**WHAT IS BEING ASKED**
Set down the data below in full, exactly as it reads, but without the pictures.

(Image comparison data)
__________________________________________________

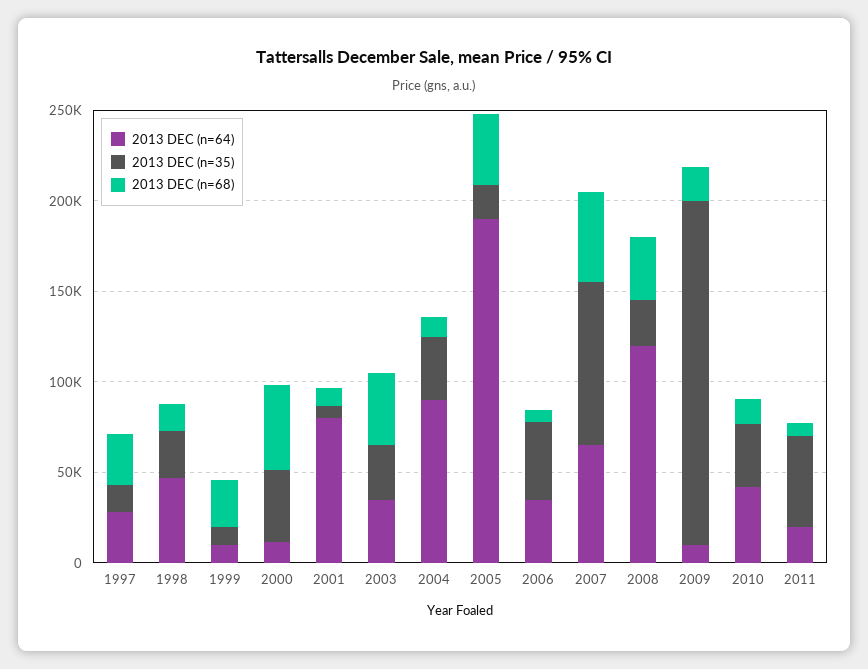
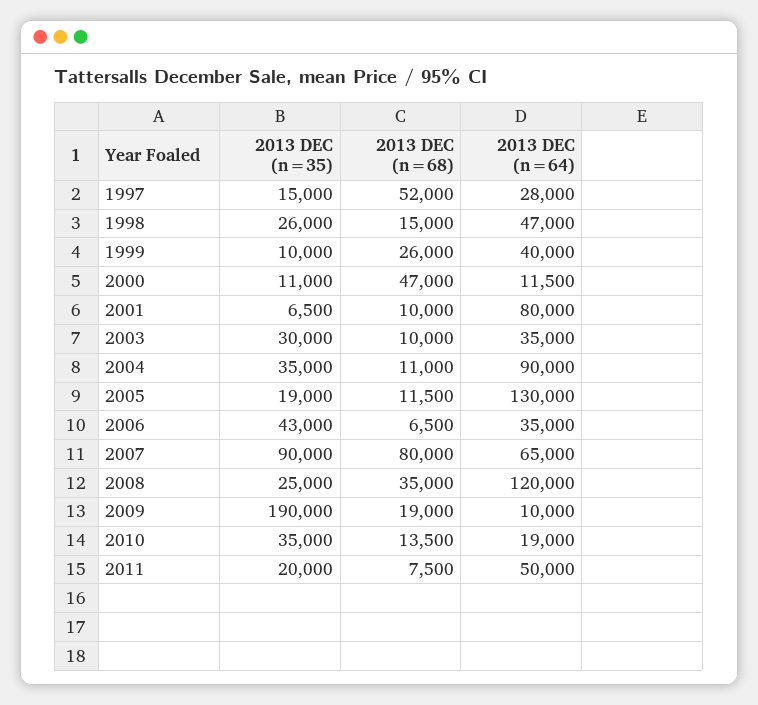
  {
    "2013 DEC (n=64)": {
      "1997": 28000,
      "1998": 47000,
-     "1999": 10000,
+     "1999": 40000,
      "2000": 11500,
      "2001": 80000,
      "2003": 35000,
      "2004": 90000,
-     "2005": 190000,
+     "2005": 130000,
      "2006": 35000,
      "2007": 65000,
      "2008": 120000,
      "2009": 10000,
-     "2010": 40000,
+     "2010": 19000,
-     "2011": 20000
+     "2011": 50000
    },
    "2013 DEC (n=35)": {
      "1997": 15000,
      "1998": 26000,
      "1999": 10000,
-     "2000": 40000,
+     "2000": 11000,
      "2001": 6500,
      "2003": 30000,
      "2004": 35000,
      "2005": 19000,
      "2006": 43000,
      "2007": 90000,
      "2008": 25000,
      "2009": 190000,
      "2010": 35000,
-     "2011": 50000
+     "2011": 20000
    },
    "2013 DEC (n=68)": {
-     "1997": 30000,
+     "1997": 52000,
      "1998": 15000,
      "1999": 26000,
      "2000": 47000,
      "2001": 10000,
-     "2003": 40000,
+     "2003": 10000,
      "2004": 11000,
-     "2005": 40000,
+     "2005": 11500,
      "2006": 6500,
-     "2007": 50000,
+     "2007": 80000,
      "2008": 35000,
      "2009": 19000,
      "2010": 13500,
      "2011": 7500
    }
  }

__________________________________________________

**TASK SOLUTION**
  {
    "2013 DEC (n=64)": {
      "1997": 28000,
      "1998": 47000,
-     "1999": 10000,
+     "1999": 40000,
      "2000": 11500,
      "2001": 80000,
      "2003": 35000,
      "2004": 90000,
-     "2005": 190000,
+     "2005": 130000,
      "2006": 35000,
      "2007": 65000,
      "2008": 120000,
      "2009": 10000,
-     "2010": 40000,
+     "2010": 19000,
-     "2011": 20000
+     "2011": 50000
    },
    "2013 DEC (n=35)": {
      "1997": 15000,
      "1998": 26000,
      "1999": 10000,
-     "2000": 40000,
+     "2000": 11000,
      "2001": 6500,
      "2003": 30000,
      "2004": 35000,
      "2005": 19000,
      "2006": 43000,
      "2007": 90000,
      "2008": 25000,
      "2009": 190000,
      "2010": 35000,
-     "2011": 50000
+     "2011": 20000
    },
    "2013 DEC (n=68)": {
-     "1997": 30000,
+     "1997": 52000,
      "1998": 15000,
      "1999": 26000,
      "2000": 47000,
      "2001": 10000,
-     "2003": 40000,
+     "2003": 10000,
      "2004": 11000,
-     "2005": 40000,
+     "2005": 11500,
      "2006": 6500,
-     "2007": 50000,
+     "2007": 80000,
      "2008": 35000,
      "2009": 19000,
      "2010": 13500,
      "2011": 7500
    }
  }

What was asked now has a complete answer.